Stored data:
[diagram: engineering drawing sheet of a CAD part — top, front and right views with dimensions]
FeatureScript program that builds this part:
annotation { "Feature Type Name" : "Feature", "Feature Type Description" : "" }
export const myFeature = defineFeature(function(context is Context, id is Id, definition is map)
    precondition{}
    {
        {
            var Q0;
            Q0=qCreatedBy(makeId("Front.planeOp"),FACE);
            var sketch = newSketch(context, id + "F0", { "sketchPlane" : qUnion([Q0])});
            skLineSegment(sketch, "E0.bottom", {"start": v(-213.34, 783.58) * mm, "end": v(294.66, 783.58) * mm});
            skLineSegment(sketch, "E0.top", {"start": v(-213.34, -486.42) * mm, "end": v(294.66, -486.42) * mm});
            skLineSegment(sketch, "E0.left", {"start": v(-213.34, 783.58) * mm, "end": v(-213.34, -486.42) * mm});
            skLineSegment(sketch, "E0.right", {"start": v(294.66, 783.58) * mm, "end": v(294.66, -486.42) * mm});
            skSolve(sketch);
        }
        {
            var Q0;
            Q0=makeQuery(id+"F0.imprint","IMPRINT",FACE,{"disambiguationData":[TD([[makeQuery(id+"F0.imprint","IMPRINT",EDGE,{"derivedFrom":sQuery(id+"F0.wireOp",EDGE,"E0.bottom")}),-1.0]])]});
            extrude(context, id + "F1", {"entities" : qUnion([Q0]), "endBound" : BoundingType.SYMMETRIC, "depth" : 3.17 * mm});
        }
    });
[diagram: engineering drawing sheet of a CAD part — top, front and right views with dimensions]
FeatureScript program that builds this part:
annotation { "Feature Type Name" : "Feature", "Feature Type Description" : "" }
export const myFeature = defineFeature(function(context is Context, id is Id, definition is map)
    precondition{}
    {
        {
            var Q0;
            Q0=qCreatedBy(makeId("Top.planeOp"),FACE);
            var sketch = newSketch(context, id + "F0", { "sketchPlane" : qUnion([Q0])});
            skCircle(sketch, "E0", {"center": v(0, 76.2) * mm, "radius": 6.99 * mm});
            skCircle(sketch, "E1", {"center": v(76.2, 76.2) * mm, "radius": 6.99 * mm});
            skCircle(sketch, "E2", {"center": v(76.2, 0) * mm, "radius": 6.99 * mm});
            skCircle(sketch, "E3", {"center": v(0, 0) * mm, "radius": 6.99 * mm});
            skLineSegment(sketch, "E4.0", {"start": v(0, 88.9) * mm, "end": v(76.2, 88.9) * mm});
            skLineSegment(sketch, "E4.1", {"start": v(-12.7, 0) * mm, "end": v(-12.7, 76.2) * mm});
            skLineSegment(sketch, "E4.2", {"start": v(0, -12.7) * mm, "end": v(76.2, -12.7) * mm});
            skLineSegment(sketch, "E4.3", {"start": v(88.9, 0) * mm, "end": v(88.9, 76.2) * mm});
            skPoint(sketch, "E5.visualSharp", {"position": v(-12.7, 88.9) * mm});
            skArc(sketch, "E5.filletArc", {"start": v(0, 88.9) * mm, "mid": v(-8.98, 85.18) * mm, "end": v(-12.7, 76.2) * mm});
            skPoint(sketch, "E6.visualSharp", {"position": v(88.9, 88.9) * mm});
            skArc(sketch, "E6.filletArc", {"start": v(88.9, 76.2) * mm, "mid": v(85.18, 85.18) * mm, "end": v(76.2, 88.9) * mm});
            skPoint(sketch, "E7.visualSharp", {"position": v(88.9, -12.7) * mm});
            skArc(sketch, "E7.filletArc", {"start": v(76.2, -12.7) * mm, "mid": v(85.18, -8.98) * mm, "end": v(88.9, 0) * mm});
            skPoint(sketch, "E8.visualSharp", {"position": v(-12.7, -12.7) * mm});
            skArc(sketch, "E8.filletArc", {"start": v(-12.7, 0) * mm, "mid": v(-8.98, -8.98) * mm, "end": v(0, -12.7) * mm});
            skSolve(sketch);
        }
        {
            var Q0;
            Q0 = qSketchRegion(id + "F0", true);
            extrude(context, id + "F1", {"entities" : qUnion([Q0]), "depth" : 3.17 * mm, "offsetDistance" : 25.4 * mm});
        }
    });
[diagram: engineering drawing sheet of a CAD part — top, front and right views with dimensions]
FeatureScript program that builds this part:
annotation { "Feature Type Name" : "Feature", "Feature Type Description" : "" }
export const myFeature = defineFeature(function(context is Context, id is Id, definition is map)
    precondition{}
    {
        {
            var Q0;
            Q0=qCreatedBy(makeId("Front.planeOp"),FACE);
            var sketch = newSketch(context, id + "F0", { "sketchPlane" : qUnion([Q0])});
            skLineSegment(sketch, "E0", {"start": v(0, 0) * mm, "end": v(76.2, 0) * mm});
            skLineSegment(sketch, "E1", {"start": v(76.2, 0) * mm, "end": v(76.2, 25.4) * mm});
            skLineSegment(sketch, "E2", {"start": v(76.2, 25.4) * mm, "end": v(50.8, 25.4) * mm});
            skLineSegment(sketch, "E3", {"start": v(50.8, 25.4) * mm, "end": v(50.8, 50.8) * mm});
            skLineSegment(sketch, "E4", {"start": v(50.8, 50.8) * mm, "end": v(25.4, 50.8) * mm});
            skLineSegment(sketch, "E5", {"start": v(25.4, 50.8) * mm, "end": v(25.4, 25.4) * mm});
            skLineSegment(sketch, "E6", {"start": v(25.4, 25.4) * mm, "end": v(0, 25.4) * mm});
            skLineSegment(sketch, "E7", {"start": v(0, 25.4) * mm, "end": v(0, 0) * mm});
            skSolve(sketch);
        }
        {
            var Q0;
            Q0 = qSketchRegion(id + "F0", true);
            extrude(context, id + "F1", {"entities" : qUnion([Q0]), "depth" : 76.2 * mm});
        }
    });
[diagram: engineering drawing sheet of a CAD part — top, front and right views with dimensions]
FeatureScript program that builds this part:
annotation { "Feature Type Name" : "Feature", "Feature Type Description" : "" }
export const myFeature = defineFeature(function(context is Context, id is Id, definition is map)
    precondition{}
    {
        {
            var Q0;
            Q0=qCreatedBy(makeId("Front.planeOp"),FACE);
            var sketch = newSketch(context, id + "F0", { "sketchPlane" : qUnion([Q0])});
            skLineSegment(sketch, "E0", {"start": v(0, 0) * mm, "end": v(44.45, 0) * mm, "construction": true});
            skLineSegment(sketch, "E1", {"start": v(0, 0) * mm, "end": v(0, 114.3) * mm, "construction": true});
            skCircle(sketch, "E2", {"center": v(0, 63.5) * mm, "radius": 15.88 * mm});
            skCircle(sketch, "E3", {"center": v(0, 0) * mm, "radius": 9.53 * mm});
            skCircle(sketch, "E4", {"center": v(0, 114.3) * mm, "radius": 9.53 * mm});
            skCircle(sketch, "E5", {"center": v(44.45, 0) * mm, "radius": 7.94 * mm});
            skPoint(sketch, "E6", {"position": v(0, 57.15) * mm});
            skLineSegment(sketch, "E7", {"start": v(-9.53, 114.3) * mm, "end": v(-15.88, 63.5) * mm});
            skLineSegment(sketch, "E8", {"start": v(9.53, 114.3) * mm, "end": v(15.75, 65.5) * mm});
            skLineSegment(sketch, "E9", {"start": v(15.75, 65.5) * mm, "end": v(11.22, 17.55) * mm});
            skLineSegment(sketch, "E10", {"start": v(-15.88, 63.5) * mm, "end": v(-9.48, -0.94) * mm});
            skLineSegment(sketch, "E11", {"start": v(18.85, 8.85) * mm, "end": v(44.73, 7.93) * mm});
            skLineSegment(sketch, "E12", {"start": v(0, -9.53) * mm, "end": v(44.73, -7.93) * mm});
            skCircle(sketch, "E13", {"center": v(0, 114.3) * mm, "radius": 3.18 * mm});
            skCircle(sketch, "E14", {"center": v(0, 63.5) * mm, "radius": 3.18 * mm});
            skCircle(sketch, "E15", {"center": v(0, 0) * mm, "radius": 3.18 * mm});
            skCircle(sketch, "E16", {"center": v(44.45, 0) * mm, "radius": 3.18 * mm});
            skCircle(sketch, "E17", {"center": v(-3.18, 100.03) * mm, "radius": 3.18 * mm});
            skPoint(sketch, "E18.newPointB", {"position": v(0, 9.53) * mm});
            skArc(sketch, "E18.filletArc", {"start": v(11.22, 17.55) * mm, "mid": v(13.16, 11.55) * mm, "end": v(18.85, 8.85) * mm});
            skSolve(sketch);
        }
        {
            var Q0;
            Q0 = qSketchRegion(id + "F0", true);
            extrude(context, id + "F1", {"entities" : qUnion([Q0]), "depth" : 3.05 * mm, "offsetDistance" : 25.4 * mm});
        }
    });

Task:
List each line from the rows above that contains the string "visualSharp".

Result of this task:
            skPoint(sketch, "E5.visualSharp", {"position": v(-12.7, 88.9) * mm});
            skPoint(sketch, "E6.visualSharp", {"position": v(88.9, 88.9) * mm});
            skPoint(sketch, "E7.visualSharp", {"position": v(88.9, -12.7) * mm});
            skPoint(sketch, "E8.visualSharp", {"position": v(-12.7, -12.7) * mm});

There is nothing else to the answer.